My big fat deshi wedding

In Bangladesh, wedding ceremonies have grown to a whole new definition. In today’s society, it has become an affair of glamorous functions and frivolous spending that largely states the status symbol -- perhaps an influence of the colourful, make-believe Bollywood weddings.

Whatever the reason, the rising demand for such grand wedding ceremonies has assisted a lucrative industry that didn’t exist previously.

Today, a wedding ceremony comprises of the wedding planner, the photographer, the dress designer, the makeup artist, the caterer, and many others.

Amidst putting in excess money, time, and energy on planning several luxurious events, is the focus lost on more pressing matters for a newly-wedded couple?

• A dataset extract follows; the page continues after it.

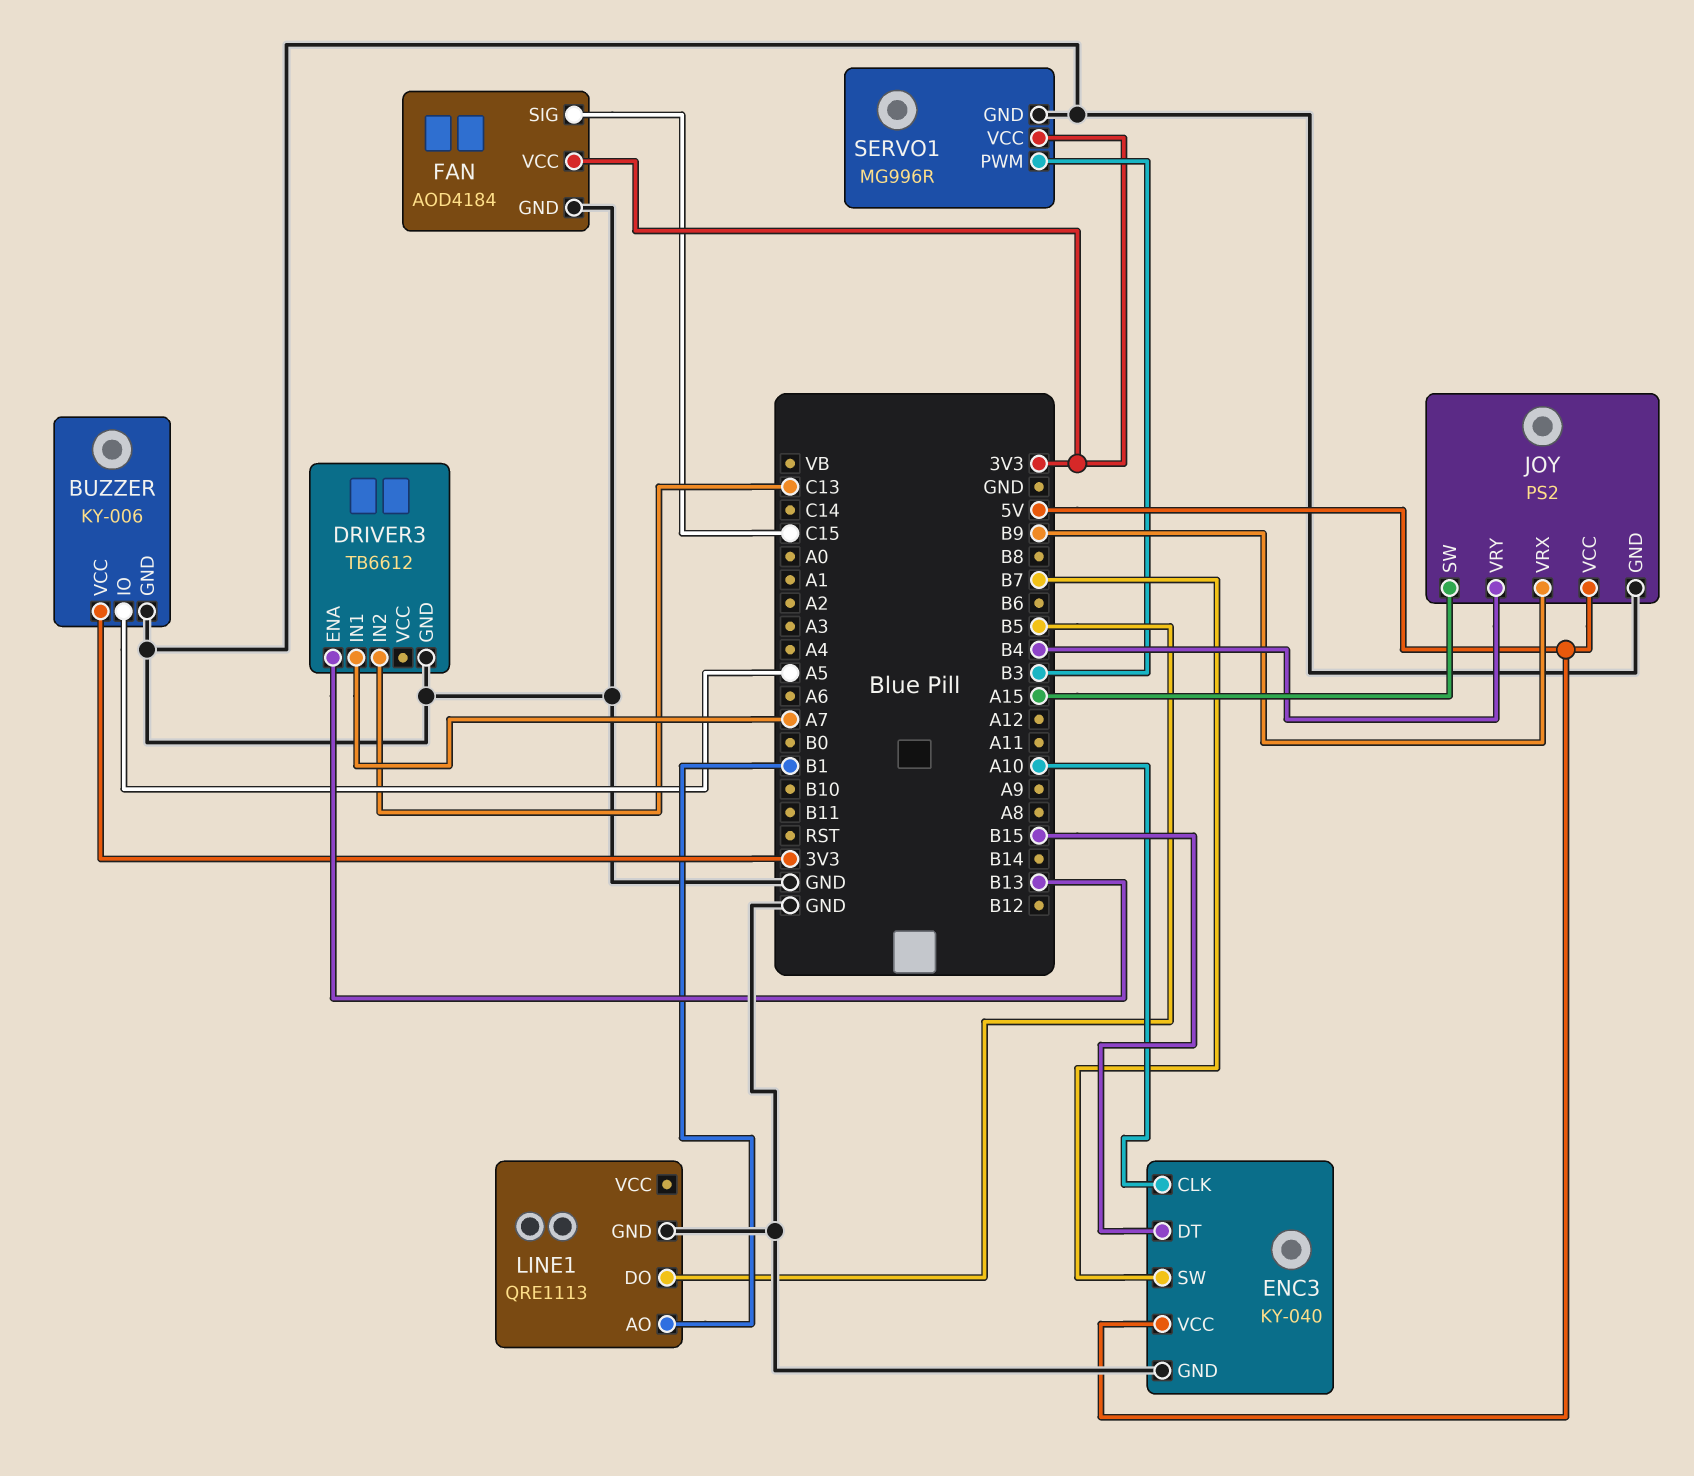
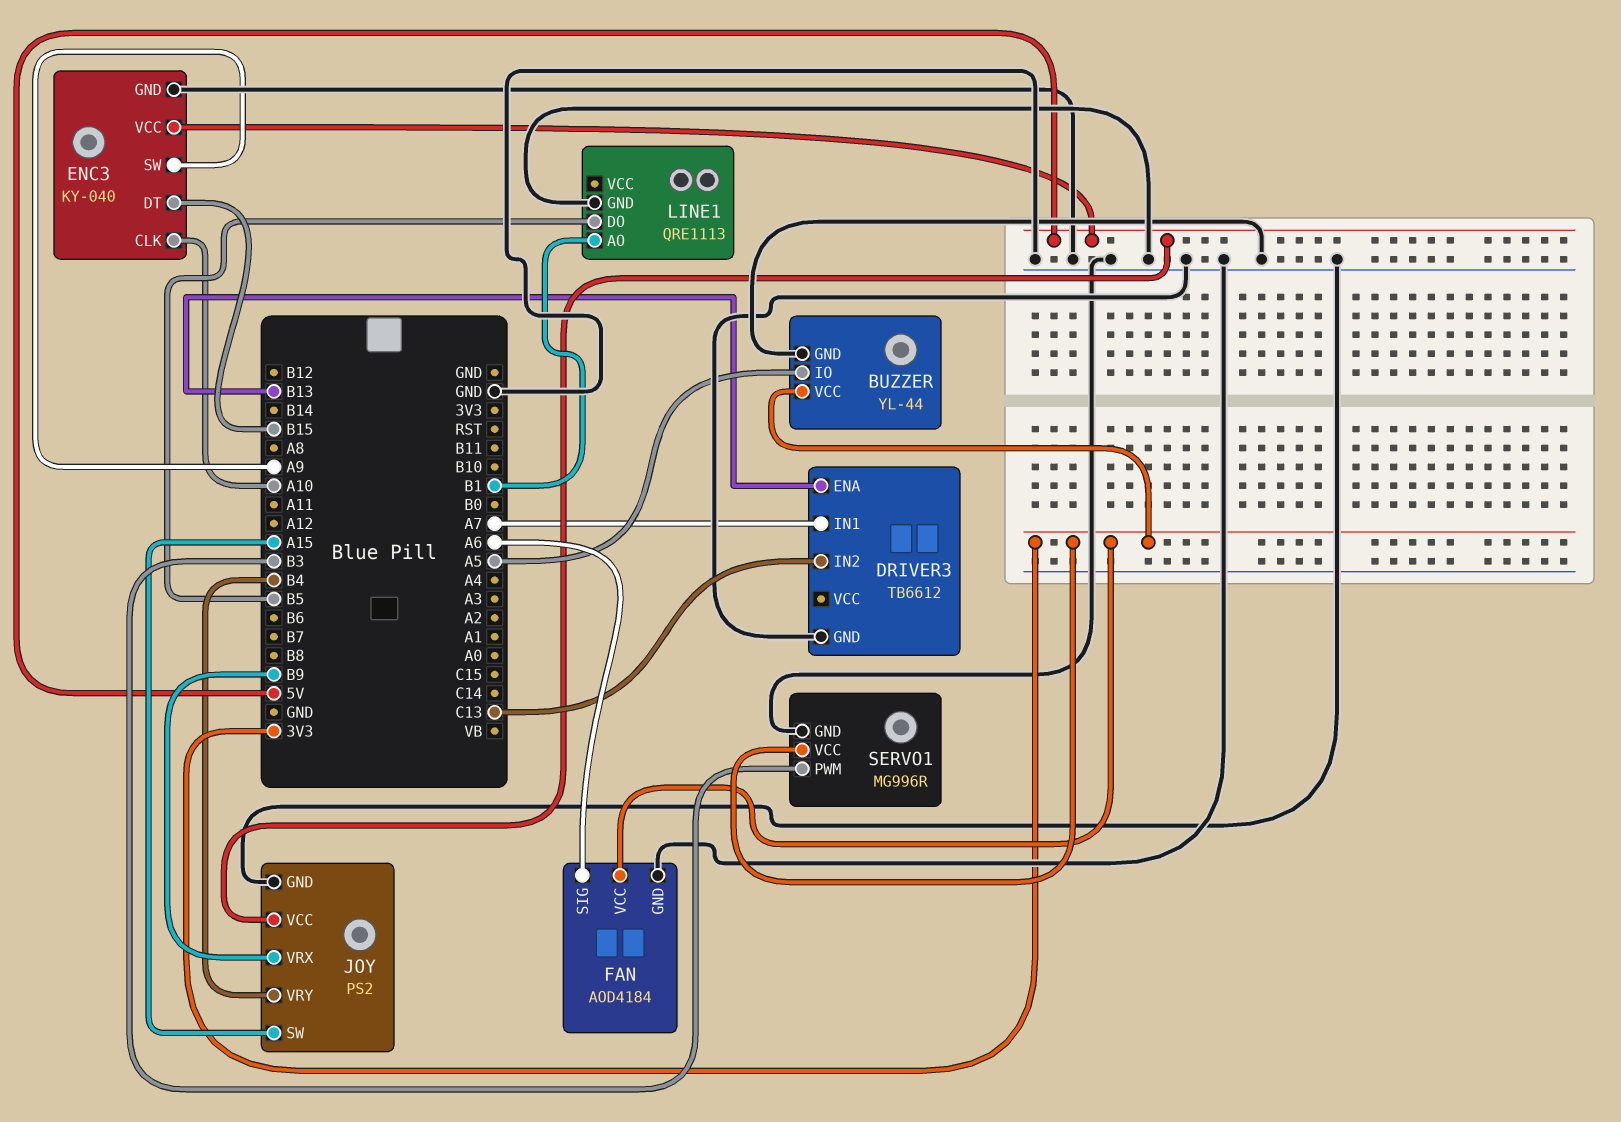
BUZZER: KY-006 -> YL-44
ENC3 pin SW: B7 -> A9
FAN pin SIG: C15 -> A6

Weddings are joyous occasions that bring families together. At the same time, families of the bride and groom have to face the burdens of a financial strain that the events may bring in. The cost of the jewellery, the venue, clothes, and food are just the preliminary expenses, along with many others.

The guest list contains people the couple probably has never seen or has barely known. The menu has now extended to fuchkas, ice cream, and other sweets along with the main dishes that ultimately result in wastage of food.

It is a time when we get to dress extravagantly, enjoy to the fullest, and celebrate the beginning of the couple’s married life. Then again, it is also a time when we are comfortably two hours late to an event that enables a reasonable amount of disigenuous socialising.

Although, the wedding ceremonies are intended as a joyous celebration of the newlyweds, is it possible to reduce the wastage of food, money, and the anxiety it brings along?

Often, the parents of a 24-year-old girl in Bangladesh are highly concerned with finding her a groom. And they are normally far more willing to spend on their daughter’s wedding than on her education. Isn’t it is much more vital to invest in the daughter’s higher education rather than on several social events?

A more strictly and economically planned wedding will enhance the opportunities of using the money in a much more efficient way that has a long-term impact. Maybe it is time we modified our traditional ways and allowed the bride and groom to make independent choices of conducting the wedding ceremony.

Young couples who would prefer a modest and economically friendly wedding should be allowed to do so. Due to social and family pressures, such ideas are ridiculed and not taken into account.

For a newlywed couple, starting a family can be financially tough. Instead of spending wastefully on the wedding, perhaps it could be used to secure the couple’s future. It can be used to save for higher education or to purchase a house or a car.

There are many cases where families take out loans to pay for these extravagant wedding ceremonies that put a financial strain at the beginning of their new lives together.

Although unconventional, starting a new life by doing charitable work can also be a great option that gives a profound meaning to the new beginning. At the same time, instead of spending a lot on the wedding, the couple could go for an adventurous honeymoon -- exploring life, making memories, and visiting places.

Weddings should not be an event of constant worry and anxiety that ultimately leaves everyone fatigued both mentally and physically. Perhaps it is time we slightly modified our customs to fit a more financially efficient and waste-free celebration.

It is understandable that the idea of “adequate” varies from person to person. Then again, having the ability to spend doesn’t mean we should ridiculously spend on things that really don’t matter in the long run.

Perhaps it is time we discarded extravagant wedding ceremonies as a status symbol, and started humbly celebrating new beginnings.